Article
+-------+

Wednesday, 8 April 2009

Laments on Gazzetta Della Grog - Part 1

If any of you might think I'm still a little immature I'd like to offer the below link as proof that I am improving, slowly.

http://www.geocities.com/gazzetta_della_grog/

I'll give you some pointers as to what is especially worth a butchers in the second part but for now let me give you a brief history of how Gazzetta Della Grog came about ... and you can humour me by nodding and going “yeah, yeah ... oh really? ... how interesting ... fancy that” and suchlike.

So it's 1997 and Tony Blair is still ace, in fact he's still got that Obama-esq 'anything is possible' glow about him, but some teenagers in Staffordshire are thinking, “this is all fine and dandy but where can I read some badly worded made-up gossip about my teachers and libel my fellow pupils?” Meanwhile I, Greg Sammons, was going through a phase where my friends would insist on giving me a different nickname each week – many of them had the same root, Grog. Being a bit weird I decided that I'd waste my parents inkjet cartridges and create a newsletter for my mates using Microsoft Publisher 95. Being even weirder I decided it paraphrase the name of an Italian football rag and call it Gazzetta Della Grog.

+-------+

Stored rows
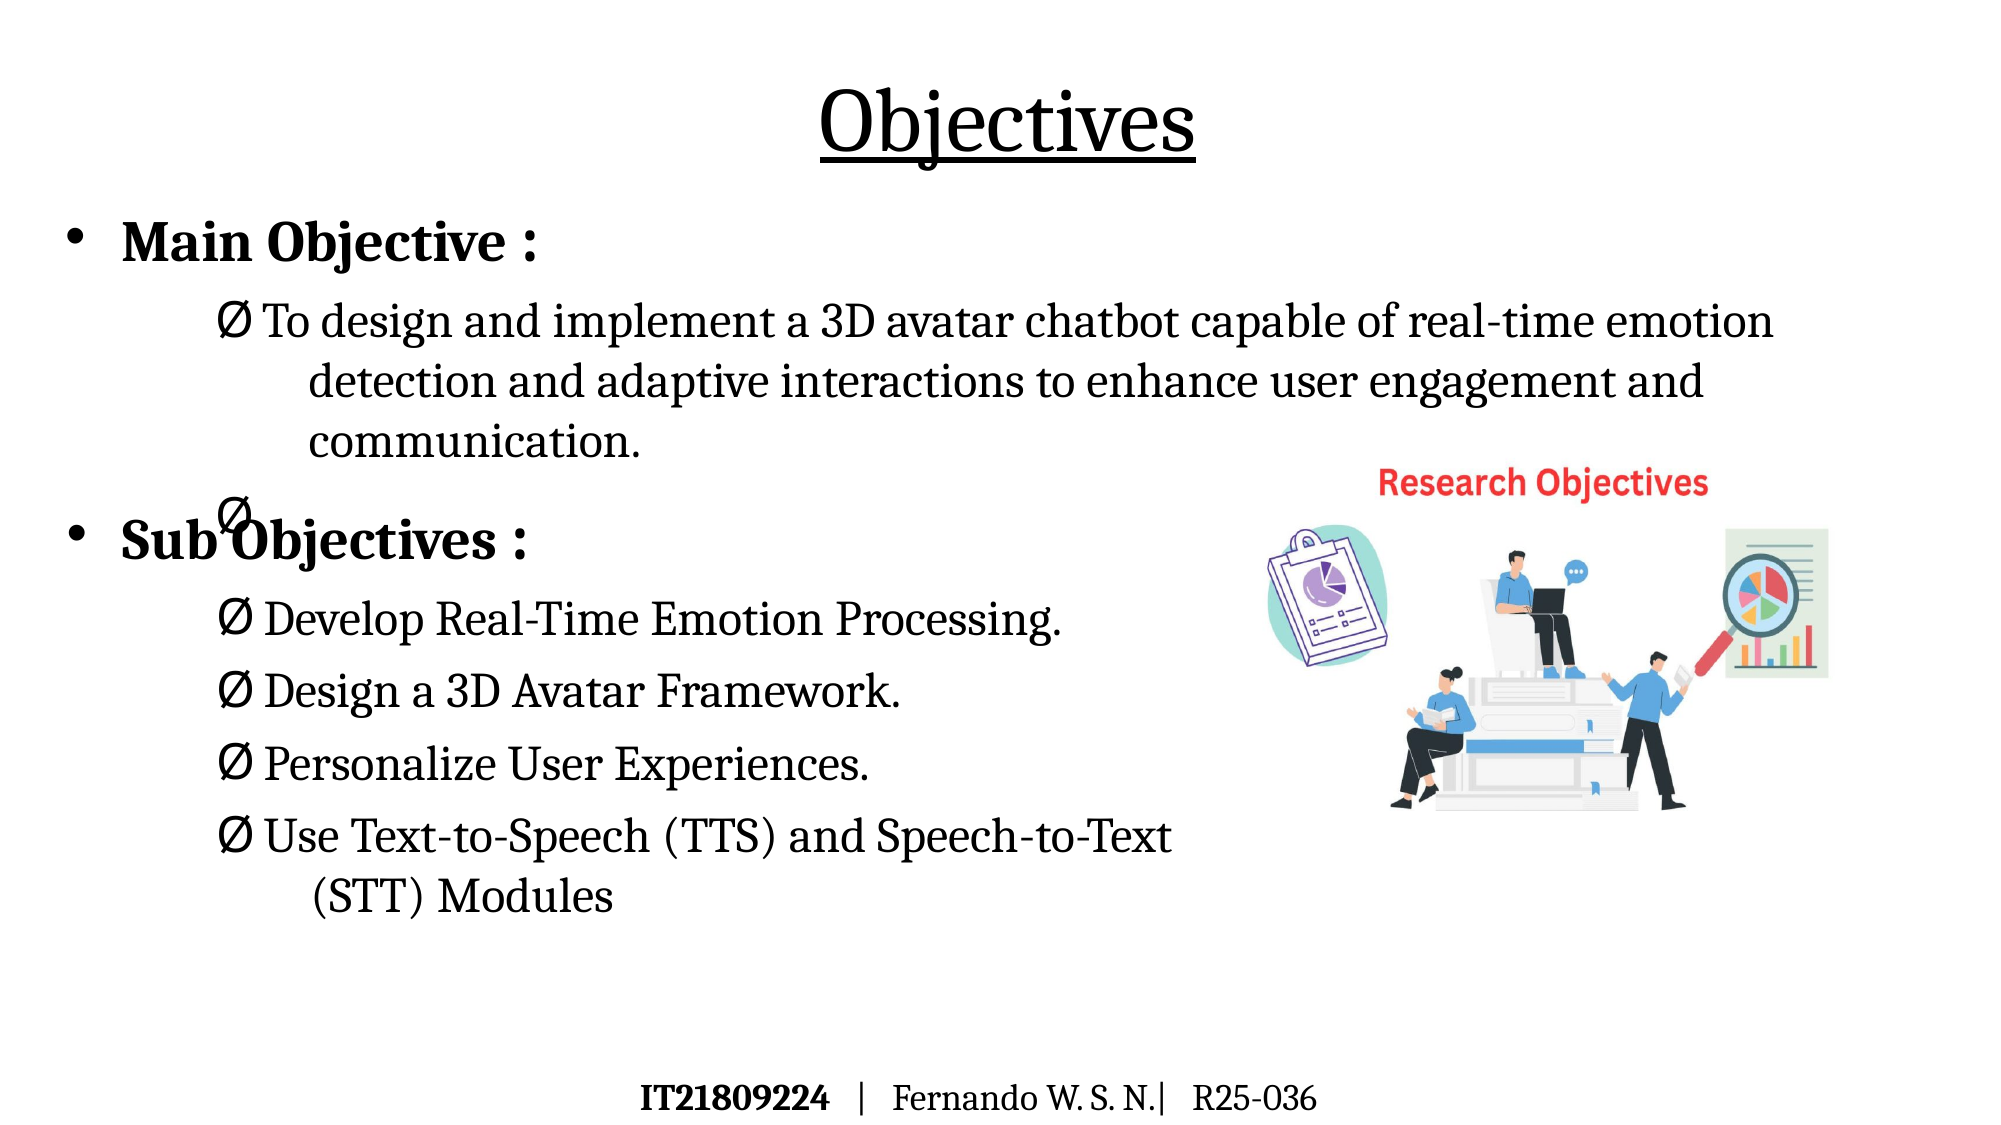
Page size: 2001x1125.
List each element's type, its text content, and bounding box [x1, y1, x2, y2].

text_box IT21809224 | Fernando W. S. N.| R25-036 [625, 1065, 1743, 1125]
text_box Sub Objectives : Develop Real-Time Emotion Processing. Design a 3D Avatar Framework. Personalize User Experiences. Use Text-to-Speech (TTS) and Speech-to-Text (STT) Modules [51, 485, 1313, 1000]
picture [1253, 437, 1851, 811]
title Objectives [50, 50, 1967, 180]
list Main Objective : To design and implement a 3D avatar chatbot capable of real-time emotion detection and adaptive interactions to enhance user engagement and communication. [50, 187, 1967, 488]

+-------+

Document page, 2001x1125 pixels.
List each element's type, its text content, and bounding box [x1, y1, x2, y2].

+-------+

Exercise aim
Answer these questions from the blog post about how Gazzetta Della Grog began:
(a) In what year does its history start?
(b) Which software was used to make the newsletter?
(c) What root did many of the weekly nicknames share?

Worked answer
(a) 1997
(b) Microsoft Publisher 95
(c) Grog